Simon Radius n’est pas un psychanalyste comme les autres, il est doué de la faculté d’explorer physiquement les souvenirs de ses patients, même enfouis dans les plis et replis de leur inconscient. Cette capacité unique lui permet de résoudre les traumas les plus délicats, mais aussi d’apporter son assistance au capitaine Sandra Brody, officier de police judiciaire qui, au risque de faire sourciller sa hiérarchie, n’hésite pas à faire appel à lui pour mettre au jour, dans l’esprit des victimes comme des suspects, des indices que les enquêtes officielles sont impuissantes à relever.

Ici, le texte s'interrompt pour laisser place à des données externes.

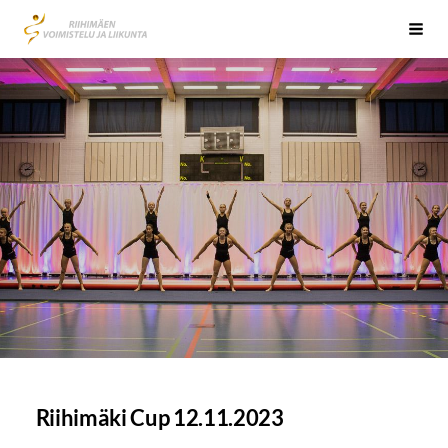
Siirry
Riihimäen Voimistelu ja Liikunta RiVoLi ry
Vali
sivun
sisältöön
Riihimäki Cup 12.11.2023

Cette imposante intégrale rassemble les quatre aventures du « Psycho-investigateur », parues initialement entre 2005 et 2017. Pour l’occasion, l’éditeur a mis les petits plats dans les grands avec un volume de confection somptueuse qu’on éprouve le plus grand plaisir à tenir et manipuler : épaisse couverture cartonnée et ajourée (percée d’un trou de serrure), papier de fort grammage, format imposant 22×32 qui rend justice à l’incroyable travail de Benoît Dahan, qui cumule les casquettes de dessinateur et de coloriste. Déjà très au point dans le premier tome, intitulé Les Fantômes de la culpabilité, le style de Dahan se perfectionne et s’affine dans les épisodes suivants, pour culminer avec l’ultime chapitre, l’époustouflant L’Héritage de l’homme-siècle, longue aventure qui nous emporte, au gré des flash-backs mnésiques, dans les décors et ambiances du Liban et de l’Inde en période coloniale. Flamboyance des couleurs, finesse du trait, sens du détail, le tout au service d’une mise en page/en scène immersive qui se renouvelle constamment.
Un véritable spectacle, riche et envoûtant, et, en ce qui concerne le fond, l’argument surnaturel n’empêche pas les scénarios d’être très documentés pour tout ce qui touche à l’hypnose et la psychanalyse, avec notamment la présence de termes spécifiques dont la quantité est cependant pesée pour qu’ils ne deviennent pas envahissants. Quant à Simon Radius lui-même, les auteurs ont eu le bon sens de ne pas en faire un héros monolitique et infaillible. Bien au contraire : très à l’aise avec sa discipline, l’analyste n’en est pas moins un personnage tourmenté, hanté par la disparition mystérieuse de Dora, son épouse adorée. L’énigme fait office de fil rouge dans les trois premiers chapitres, au long desquels Radius croise par ailleurs toute une galerie de trognes fort expressives, antipathiques ou pathétiques, et quelques silhouettes séduisantes, voire érotiques (les femmes sont jolies et, au passage, on se demande pourquoi la blonde Maud, assistante dévouée, n’a de cesse de se balader pieds nus). Le tout au cœur d’intérieurs minutieusement dépeints, les bâtiments et logements mais aussi et surtout les territoires oniriques vertigineux de la mémoire et de l’inconscient, au gré de visions couvrant tout le spectre de l’étrange, du simplement inquiétant au carrément cauchemardesque ! Passionnant de la première à la dernière page, du grand art.
En librairie à partir du 11 octobre 2023.